--- start RECORDED INFORMATION ---
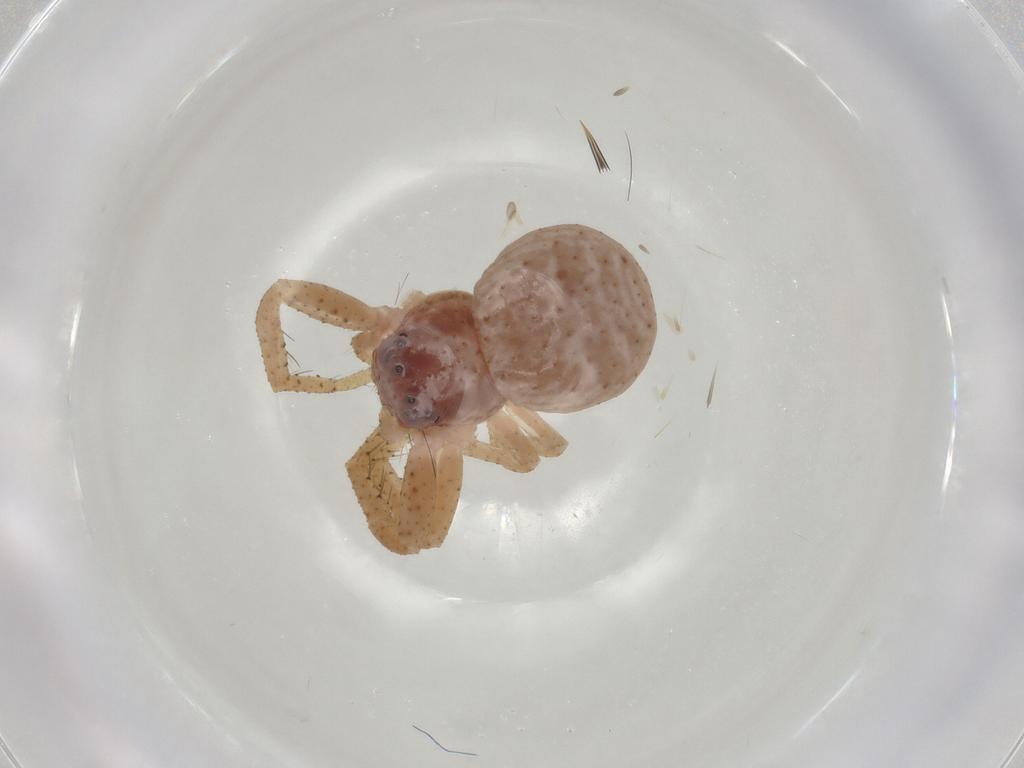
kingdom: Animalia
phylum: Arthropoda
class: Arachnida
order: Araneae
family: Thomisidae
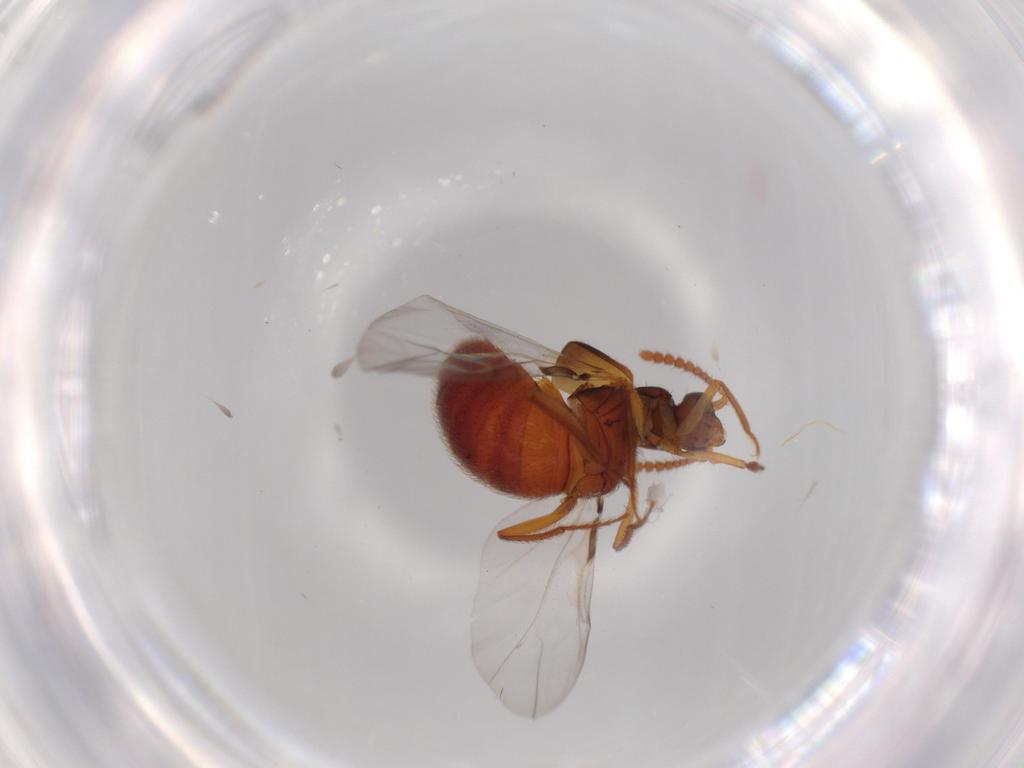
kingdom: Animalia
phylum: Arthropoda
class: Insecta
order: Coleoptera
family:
--- end RECORDED INFORMATION ---
--- start RECORDED INFORMATION ---
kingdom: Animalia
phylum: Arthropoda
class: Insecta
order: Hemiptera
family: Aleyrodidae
--- end RECORDED INFORMATION ---
--- start RECORDED INFORMATION ---
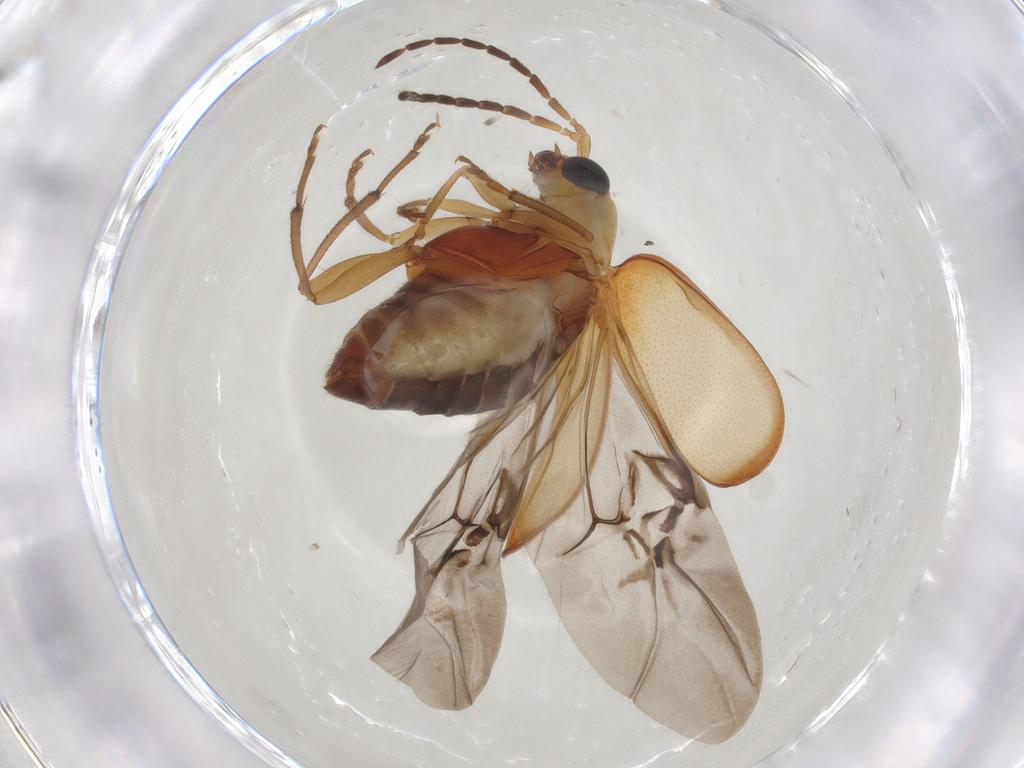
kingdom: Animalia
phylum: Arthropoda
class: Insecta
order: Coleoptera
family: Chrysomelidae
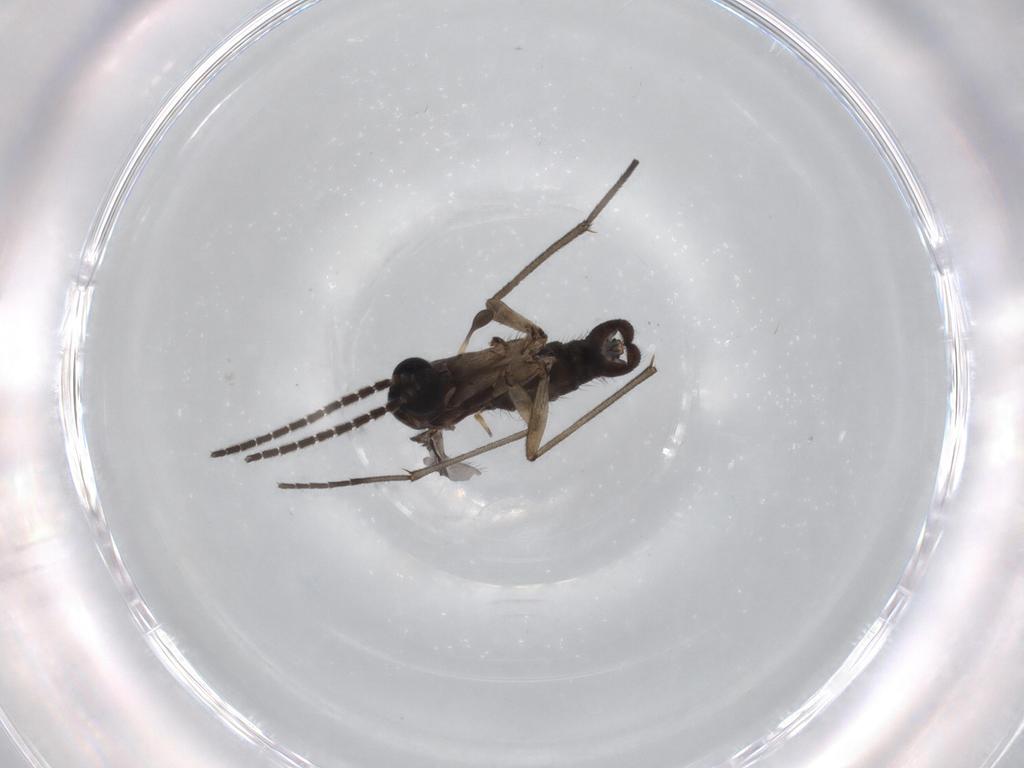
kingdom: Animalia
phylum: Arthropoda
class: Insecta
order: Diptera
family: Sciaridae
--- end RECORDED INFORMATION ---
## TASK DESCRIPTION
Report how many lines in the records contain the string "family", matching case exactly. Give only the number.

## FINISHED TASK
5